[box type="info" align="alignright" class="" width=""]Please, read carefully.
Thanks to the feedbacks I have received, I reached to the conclusion that it's really hard to cover a topic like this one in the room of a blog post. So, I started writing a book about the STM32 platform. In the free book sample you can find the whole complete procedure better explained. You can download it from here.[/box]
I recently got in my hands a new development board from STMicroelectronics: STM32Nucleo. It's a development board based on the STM32 MCU and it is compatible with the Arduino UNO pinout. This means that it's possible to use the hundreds of shields available for the Arduino. However this is true in theory, since the most important aspect of Arduino's world is the software (based on libraries, examples, and so on) made for this popular platform.
There are a lot of tutorials and guides around about how to start programming with the STM32 platform. ST provides an official framework, called STM32Cube, born to speed up the development process on this platform. STM32 is a really powerful yet complex platform, and the learning curve of this microcontroller can be really high compared to a simpler platform like the Atmel AVR (Arduino is nothing more than a huge boilerplate of code around AVR family). However STM32Cube is not sufficient to start developing with your Nucleo board. You also need an IDE (not strictly needed, but really useful) and a compiler suite. ST provides official support (with documentation and examples) only for commercial IDE like IAR. And this is a great problem if you want simply to experiment with a low-cost platform like Nucleo (it costs less than €15). The good news is that you don't need a 5.000 dollars IDE: Eclipse and GCC is all you need (plus some other tools that we'll see in the next parts of this series). The bad one is the it's not simple or fast to setup-up a working tool-chain.

◇ ◇ ◇

Requirement:
Write the next part of the STM32 Nucleo post, starting after its final sentence. The rows that come after this text are separate material and not part of it.

Data excerpts:

◇ ◇ ◇

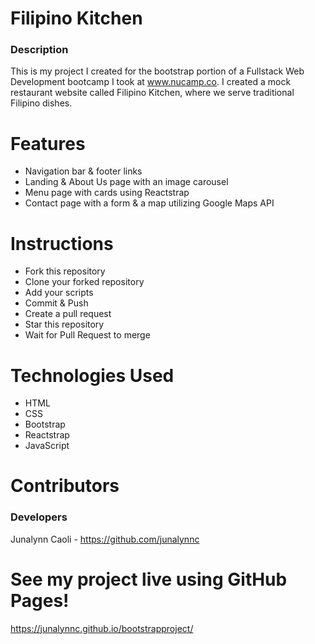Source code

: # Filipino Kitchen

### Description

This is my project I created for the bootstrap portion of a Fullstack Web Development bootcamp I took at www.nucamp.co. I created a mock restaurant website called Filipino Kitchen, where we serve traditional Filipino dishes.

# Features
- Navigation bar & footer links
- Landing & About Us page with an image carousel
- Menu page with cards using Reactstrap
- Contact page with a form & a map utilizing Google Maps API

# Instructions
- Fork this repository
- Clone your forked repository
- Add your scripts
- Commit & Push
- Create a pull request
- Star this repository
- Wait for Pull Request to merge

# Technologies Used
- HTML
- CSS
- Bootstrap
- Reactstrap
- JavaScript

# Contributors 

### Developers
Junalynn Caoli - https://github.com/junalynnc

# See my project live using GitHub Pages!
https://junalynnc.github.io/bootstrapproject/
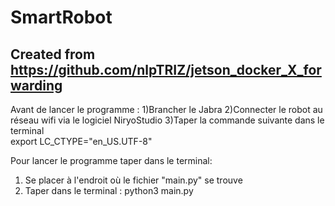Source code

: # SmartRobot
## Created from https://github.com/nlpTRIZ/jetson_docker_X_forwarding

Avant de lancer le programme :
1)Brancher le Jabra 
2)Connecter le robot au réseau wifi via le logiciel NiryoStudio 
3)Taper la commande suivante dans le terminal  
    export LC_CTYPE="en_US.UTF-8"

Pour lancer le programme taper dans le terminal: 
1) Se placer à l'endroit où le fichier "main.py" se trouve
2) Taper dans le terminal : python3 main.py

◇ ◇ ◇

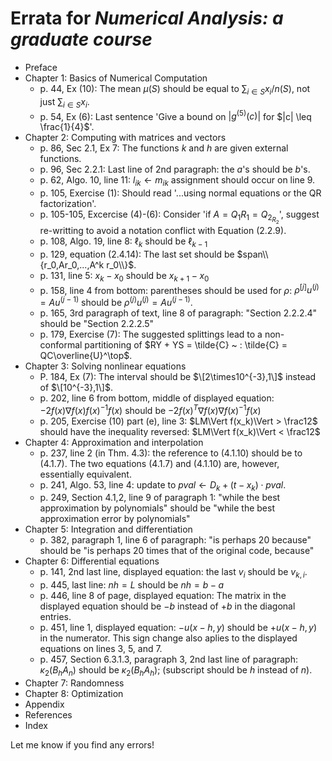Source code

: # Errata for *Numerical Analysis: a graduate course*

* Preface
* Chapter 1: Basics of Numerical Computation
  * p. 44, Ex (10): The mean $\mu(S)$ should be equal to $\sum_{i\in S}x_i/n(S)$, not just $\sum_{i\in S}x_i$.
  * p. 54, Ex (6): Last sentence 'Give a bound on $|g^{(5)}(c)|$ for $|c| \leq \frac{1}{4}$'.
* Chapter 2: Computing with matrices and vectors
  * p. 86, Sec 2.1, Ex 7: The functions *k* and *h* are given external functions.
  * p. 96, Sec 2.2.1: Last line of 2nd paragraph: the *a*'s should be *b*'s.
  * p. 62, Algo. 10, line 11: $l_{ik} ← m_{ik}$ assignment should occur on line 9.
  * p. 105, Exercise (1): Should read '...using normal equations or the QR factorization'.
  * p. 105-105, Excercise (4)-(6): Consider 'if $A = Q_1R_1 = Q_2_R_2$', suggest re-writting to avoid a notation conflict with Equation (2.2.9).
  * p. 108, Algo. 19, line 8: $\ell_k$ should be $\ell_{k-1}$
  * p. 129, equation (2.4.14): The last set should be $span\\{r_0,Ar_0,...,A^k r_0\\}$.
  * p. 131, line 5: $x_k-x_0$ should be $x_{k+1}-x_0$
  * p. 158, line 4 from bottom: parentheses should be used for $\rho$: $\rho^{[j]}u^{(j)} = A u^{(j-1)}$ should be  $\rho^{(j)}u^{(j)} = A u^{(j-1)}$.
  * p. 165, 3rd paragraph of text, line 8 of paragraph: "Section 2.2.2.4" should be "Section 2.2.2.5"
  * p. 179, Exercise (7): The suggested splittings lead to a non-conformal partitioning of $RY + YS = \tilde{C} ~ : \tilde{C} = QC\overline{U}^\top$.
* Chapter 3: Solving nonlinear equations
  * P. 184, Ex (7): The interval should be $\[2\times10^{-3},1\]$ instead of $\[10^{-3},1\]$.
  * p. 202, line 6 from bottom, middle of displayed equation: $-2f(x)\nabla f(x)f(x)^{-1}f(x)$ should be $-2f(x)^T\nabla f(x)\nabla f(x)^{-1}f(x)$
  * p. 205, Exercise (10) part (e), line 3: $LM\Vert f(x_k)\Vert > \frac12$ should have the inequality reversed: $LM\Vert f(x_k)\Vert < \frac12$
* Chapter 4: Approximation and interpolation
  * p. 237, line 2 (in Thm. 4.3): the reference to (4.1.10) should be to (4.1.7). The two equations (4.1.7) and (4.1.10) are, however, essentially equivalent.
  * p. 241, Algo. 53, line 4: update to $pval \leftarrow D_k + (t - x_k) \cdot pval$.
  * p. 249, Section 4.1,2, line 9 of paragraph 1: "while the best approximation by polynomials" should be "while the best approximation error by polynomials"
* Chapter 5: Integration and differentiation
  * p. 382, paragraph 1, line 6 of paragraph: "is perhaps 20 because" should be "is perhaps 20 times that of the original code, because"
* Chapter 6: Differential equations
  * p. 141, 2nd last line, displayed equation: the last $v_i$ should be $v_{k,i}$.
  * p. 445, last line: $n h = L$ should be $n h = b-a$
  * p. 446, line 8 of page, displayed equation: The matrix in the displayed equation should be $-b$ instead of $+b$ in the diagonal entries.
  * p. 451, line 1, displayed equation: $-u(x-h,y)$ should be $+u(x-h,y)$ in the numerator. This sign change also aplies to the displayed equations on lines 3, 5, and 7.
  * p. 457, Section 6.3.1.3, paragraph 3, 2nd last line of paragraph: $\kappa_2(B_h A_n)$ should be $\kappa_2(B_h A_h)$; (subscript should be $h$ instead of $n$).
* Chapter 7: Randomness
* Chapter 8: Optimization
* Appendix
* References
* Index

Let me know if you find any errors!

◇ ◇ ◇

Task answer:
I spent more than two weekends to setup a working environment to code, compile, flash and debug applications on my STM32Nucleo board, doing several errors before obtaining a fully working environment. In this series, made of three parts, I want to share how to setup a tool-chain for STM32 platform. At the end of this first post we'll be able to compile an example program for the Nucleo (a simple blinking LED - the "hello world" in electronics) and to upload it on our board using ST-Link Utility from ST. I'll not show you too many details at once (but I assume that you know C language and fundamentals of MCU programming). To setup the tool-chain we'll use these two fundamental tools:
- Eclipse: it's a popular free and OpenSource IDE, widely used in the Java world, but also available for C/C++ programming. We'll use the latest stable version: 4.4 (called Luna).
- GCC for ARM-Cortex: STM32 is a family of microcontrollers with an ARM-Cortex core (M0, M3, M4, etc). This means that we can use one of the best compiler (or, probably, the best) available for free. We'll use the cross-compiler version for ARM-Cortex platform.
The minimum system and hardware requirements of this series are:
- Windows XP SP3 32bit (the whole series is based on XP, but I think that Vista and 7 are also fine - for a 64bit platform, choose the corresponding package).
- An STM32Nucelo development board (the specific model is not relevant) - I'll base the examples on my board, STM32Nucleo-F401RE.
- Java 7 update 71 or later - please, ensure you have the latest Java 7 version before you start installing other software (you can download it from this page); don't say I didn't warn you.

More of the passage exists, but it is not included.